━━ Record extracts

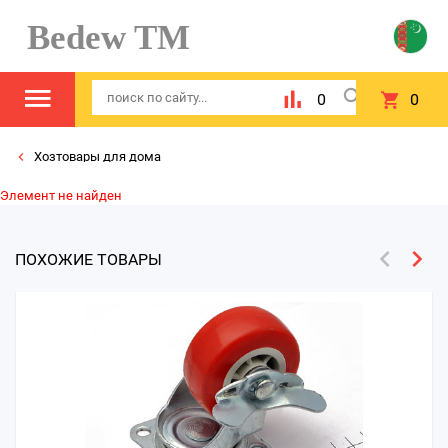
Bedew TM
0
0
Хозтовары для дома
Элемент не найден
ПОХОЖИЕ ТОВАРЫ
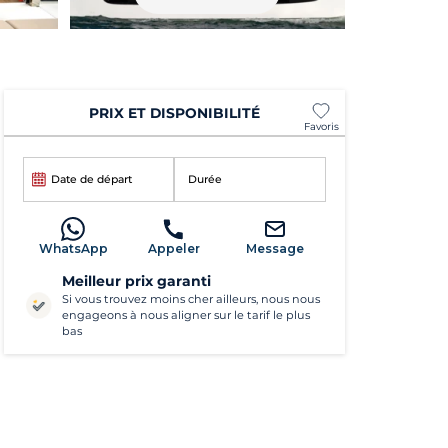
PRIX ET DISPONIBILITÉ
Favoris
Date de départ
Durée
WhatsApp
Appeler
Message
Meilleur prix garanti
Si vous trouvez moins cher ailleurs, nous nous
engageons à nous aligner sur le tarif le plus
bas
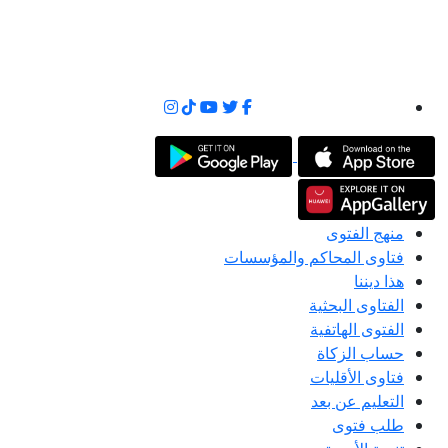
منهج الفتوى
فتاوى المحاكم والمؤسسات
هذا ديننا
الفتاوى البحثية
الفتوى الهاتفية
حساب الزكاة
فتاوى الأقليات
التعليم عن بعد
طلب فتوى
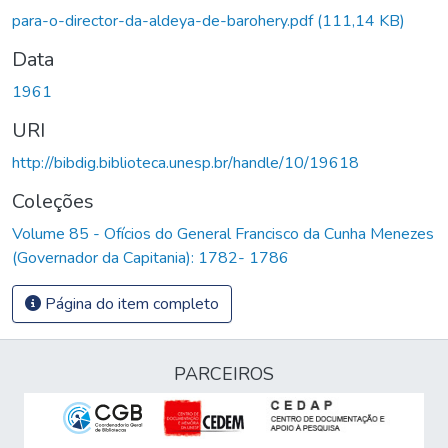
para-o-director-da-aldeya-de-barohery.pdf
(111,14 KB)
Data
1961
URI
http://bibdig.biblioteca.unesp.br/handle/10/19618
Coleções
Volume 85 - Ofícios do General Francisco da Cunha Menezes
(Governador da Capitania): 1782- 1786
Página do item completo
PARCEIROS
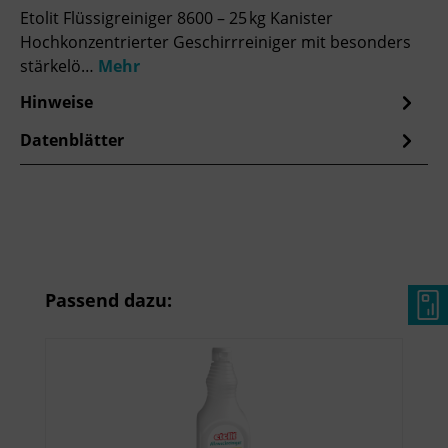
Etolit Flüssigreiniger 8600 – 25 kg Kanister
Hochkonzentrierter Geschirrreiniger mit besonders
stärkelö…
Mehr
Hinweise
Datenblätter
Produktgalerie überspringen
Passend dazu:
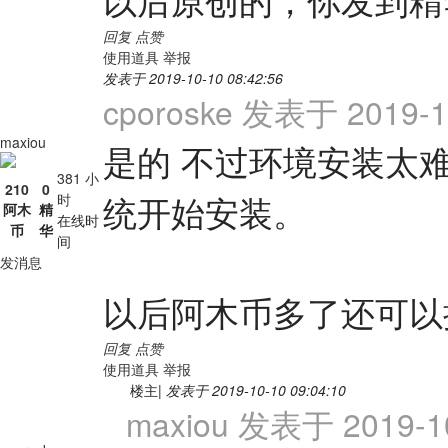
回复
点赞
使用道具
举报
发表于 2019-10-10 08:42:56
cporoske 发表于 2019-10
maxiou
是的 不过环境安装太
381 小
210
0
统开始安装。
时
阿木
精
在线时
币
华
间
发消息
以后阿木币多了还可以
回复
点赞
使用道具
举报
楼主
|
发表于 2019-10-10 09:04:10
maxiou 发表于 2019-10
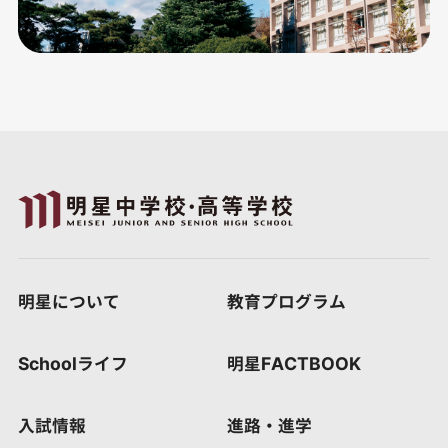
明星について
教育プログラム
Schoolライフ
明星FACTBOOK
入試情報
進路・進学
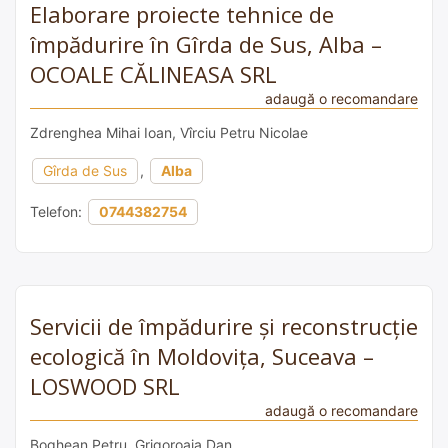
Elaborare proiecte tehnice de
împădurire în Gîrda de Sus, Alba –
OCOALE CĂLINEASA SRL
adaugă o recomandare
Zdrenghea Mihai Ioan, Vîrciu Petru Nicolae
Gîrda de Sus
,
Alba
Telefon:
0744382754
Servicii de împădurire și reconstrucție
ecologică în Moldovița, Suceava –
LOSWOOD SRL
adaugă o recomandare
Boghean Petru, Grigoroaia Dan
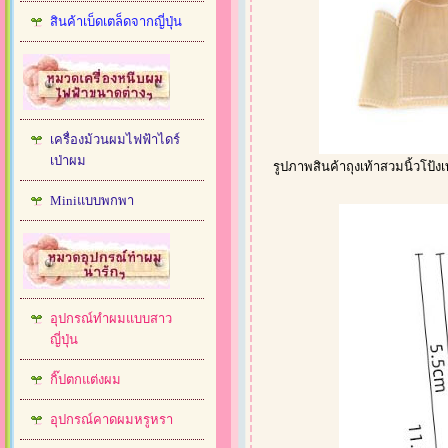
สินค้าเบ็ดเตล็ดจากญี่ปุ่น
เครื่องม้วนผมไฟฟ้าไดร์
เป่าผม
รูปภาพสินค้าถุงเท้าสวมนิ้วโป้ง
Miniแบบพกพา
อุปกรณ์ทำผมแบบสาว
ญี่ปุ่น
กิ๊ปตกแต่งผม
อุปกรณ์คาดผมหรูหรา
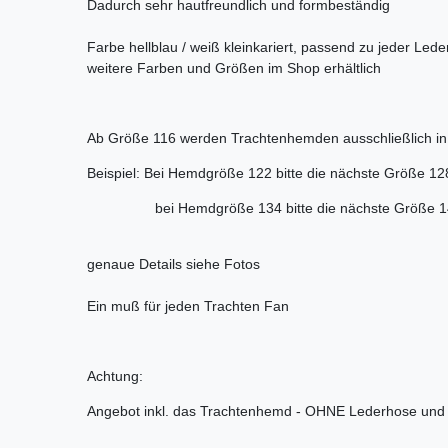
Dadurch sehr hautfreundlich und formbeständig
Farbe hellblau / weiß kleinkariert, passend zu jeder Led
weitere Farben und Größen im Shop erhältlich
Ab Größe 116 werden Trachtenhemden ausschließlich in 1
Beispiel: Bei Hemdgröße 122 bitte die nächste Größe 12
bei Hemdgröße 134 bitte die nächste Größe 140
genaue Details siehe Fotos
Ein muß für jeden Trachten Fan
Achtung:
Angebot inkl. das Trachtenhemd - OHNE Lederhose und 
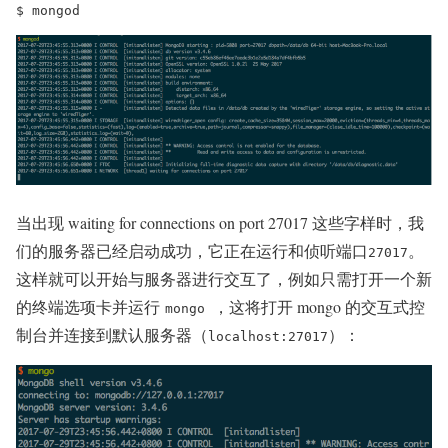
$ mongod
当出现 waiting for connections on port 27017 这些字样时，我
们的服务器已经启动成功，它正在运行和侦听端口
。
27017
这样就可以开始与服务器进行交互了，例如只需打开一个新
的终端选项卡并运行
，这将打开 mongo 的交互式控
mongo
制台并连接到默认服务器（
）：
localhost:27017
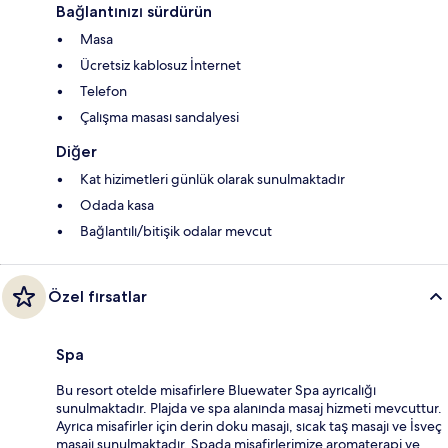
Bağlantınızı sürdürün
Masa
Ücretsiz kablosuz İnternet
Telefon
Çalışma masası sandalyesi
Diğer
Kat hizimetleri günlük olarak sunulmaktadır
Odada kasa
Bağlantılı/bitişik odalar mevcut
Özel fırsatlar
Spa
Bu resort otelde misafirlere Bluewater Spa ayrıcalığı
sunulmaktadır. Plajda ve spa alanında masaj hizmeti mevcuttur.
Ayrıca misafirler için derin doku masajı, sıcak taş masajı ve İsveç
masajı sunulmaktadır. Spada misafirlerimize aromaterapi ve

━━━━

#### [Exercise details]
Where an entry contains an image, leave the image out; otherwise retype everything exactly.

#### [Result]
Bedew TM
0
0
Хозтовары для дома
Элемент не найден
ПОХОЖИЕ ТОВАРЫ
PRIX ET DISPONIBILITÉ
Favoris
Date de départ
Durée
WhatsApp
Appeler
Message
Meilleur prix garanti
Si vous trouvez moins cher ailleurs, nous nous
engageons à nous aligner sur le tarif le plus
bas
منهج الفتوى
فتاوى المحاكم والمؤسسات
هذا ديننا
الفتاوى البحثية
الفتوى الهاتفية
حساب الزكاة
فتاوى الأقليات
التعليم عن بعد
طلب فتوى
para-o-director-da-aldeya-de-barohery.pdf
(111,14 KB)
Data
1961
URI
http://bibdig.biblioteca.unesp.br/handle/10/19618
Coleções
Volume 85 - Ofícios do General Francisco da Cunha Menezes
(Governador da Capitania): 1782- 1786
Página do item completo
PARCEIROS
Etolit Flüssigreiniger 8600 – 25 kg Kanister
Hochkonzentrierter Geschirrreiniger mit besonders
stärkelö…
Mehr
Hinweise
Datenblätter
Produktgalerie überspringen
Passend dazu:
回复
点赞
使用道具
举报
发表于 2019-10-10 08:42:56
cporoske 发表于 2019-10
maxiou
是的 不过环境安装太
381 小
210
0
统开始安装。
时
阿木
精
在线时
币
华
间
发消息
以后阿木币多了还可以
回复
点赞
使用道具
举报
楼主
|
发表于 2019-10-10 09:04:10
maxiou 发表于 2019-10
明星について
教育プログラム
Schoolライフ
明星FACTBOOK
入試情報
進路・進学
Elaborare proiecte tehnice de
împădurire în Gîrda de Sus, Alba –
OCOALE CĂLINEASA SRL
adaugă o recomandare
Zdrenghea Mihai Ioan, Vîrciu Petru Nicolae
Gîrda de Sus
,
Alba
Telefon:
0744382754
Servicii de împădurire și reconstrucție
ecologică în Moldovița, Suceava –
LOSWOOD SRL
adaugă o recomandare
Boghean Petru, Grigoroaia Dan
สินค้าเบ็ดเตล็ดจากญี่ปุ่น
เครื่องม้วนผมไฟฟ้าไดร์
เป่าผม
รูปภาพสินค้าถุงเท้าสวมนิ้วโป้ง
Miniแบบพกพา
อุปกรณ์ทำผมแบบสาว
ญี่ปุ่น
กิ๊ปตกแต่งผม
อุปกรณ์คาดผมหรูหรา
Dadurch sehr hautfreundlich und formbeständig
Farbe hellblau / weiß kleinkariert, passend zu jeder Led
weitere Farben und Größen im Shop erhältlich
Ab Größe 116 werden Trachtenhemden ausschließlich in 1
Beispiel: Bei Hemdgröße 122 bitte die nächste Größe 12
bei Hemdgröße 134 bitte die nächste Größe 140
genaue Details siehe Fotos
Ein muß für jeden Trachten Fan
Achtung:
Angebot inkl. das Trachtenhemd - OHNE Lederhose und 
$ mongod
当出现 waiting for connections on port 27017 这些字样时，我
们的服务器已经启动成功，它正在运行和侦听端口
。
27017
这样就可以开始与服务器进行交互了，例如只需打开一个新
的终端选项卡并运行
，这将打开 mongo 的交互式控
mongo
制台并连接到默认服务器（
）：
localhost:27017
Bağlantınızı sürdürün
Masa
Ücretsiz kablosuz İnternet
Telefon
Çalışma masası sandalyesi
Diğer
Kat hizimetleri günlük olarak sunulmaktadır
Odada kasa
Bağlantılı/bitişik odalar mevcut
Özel fırsatlar
Spa
Bu resort otelde misafirlere Bluewater Spa ayrıcalığı
sunulmaktadır. Plajda ve spa alanında masaj hizmeti mevcuttur.
Ayrıca misafirler için derin doku masajı, sıcak taş masajı ve İsveç
masajı sunulmaktadır. Spada misafirlerimize aromaterapi ve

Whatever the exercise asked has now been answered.